■ **EXTRACT**:
**********

Side note: IMHO there would not be many Package URL use cases to reference a specific deeply nested piece of Go code (e.g. using a subpath as suggested here) as opposed to the whole ns/name at once. What would be yours?

pombredanne avatar Nov 25 '19 16:11 pombredanne

@pombredanne thank you so much for responding!

tl;dr: Though the existing purl spec works, I think we've accidentally made something impossible for our users.

  • module github.com/go-modules-by-example/submodules/a should be: pkg:golang/github.com/go-modules-by-example#submodules/a

That proposal works with all the existing code and examples. Users can take pkg:golang/github.com/go-modules-by-example#submodules/a and one of the purl libraries can split it to the various namespace, name, version, etc. parts. From there if a user wants to determine the Go module name, they can do so easily. We don't have to change anything in the spec or libraries.

Having said that, users (including the team I'm on) will write code that converts a Go module name and version to a purl string. This is easy for well known repos like github and bitbucket, but difficult for custom module names. Here's a real-world example:

v.io/x/ref/lib/flags/sitedefaults

Where does the parent module end and the submodule begin? What's the namespace and what's the name? We can't tell the answer to either without analyzing the Go module's git repo.

**********

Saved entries
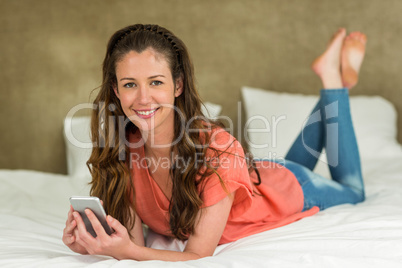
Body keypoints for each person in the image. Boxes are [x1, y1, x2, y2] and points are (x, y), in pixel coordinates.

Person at [62, 24, 367, 261]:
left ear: (177, 85)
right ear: (116, 90)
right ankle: (332, 84)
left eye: (156, 82)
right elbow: (131, 243)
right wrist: (95, 243)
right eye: (130, 84)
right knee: (297, 164)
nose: (143, 98)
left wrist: (127, 251)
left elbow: (196, 256)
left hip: (287, 188)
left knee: (355, 191)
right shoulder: (123, 150)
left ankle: (332, 82)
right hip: (256, 174)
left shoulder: (218, 150)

**********

■ **EXERCISE REQUIREMENTS**:
• a. In the Package URL thread, for which kinds of repos is converting a Go module name and version to a purl string described as easy?
• b. Translate this sentence from the Package URL thread into Spanish: "That proposal works with all the existing code and examples."
• c. Extend the Package URL thread, starting after its last sentence.

■ **ANSWERS TO EACH TASK**:
• a. Well-known repos like github and bitbucket.

• b. Esa propuesta funciona con todo el código y los ejemplos existentes.

• c.
If users write their own code to do this should they set namespace = v.io, name = x, and subpath = ref/lib/flags/sitedefaults? In this particular case we can look at the Go module's git repo and see the parent module name is v.io so there is no namespace. That means our users would've chosen the incorrect namespace, and got a different purl string as the final output: pkg:golang/v.io/x#ref/lib/flags/sitedefaults vs pkg:golang/v.io#x/ref/lib/flags/sitedefaults (the # appears in a different spot).

Ultimately we can only guide our users and the onus is on them to split things up correctly. But I can't see a reliable way to split go modules into namespace and name without analyzing the module's git repo. And I'd assume most code converting a module name to a purl string will just have the module name string, not the entire git repo, as is the case for my company.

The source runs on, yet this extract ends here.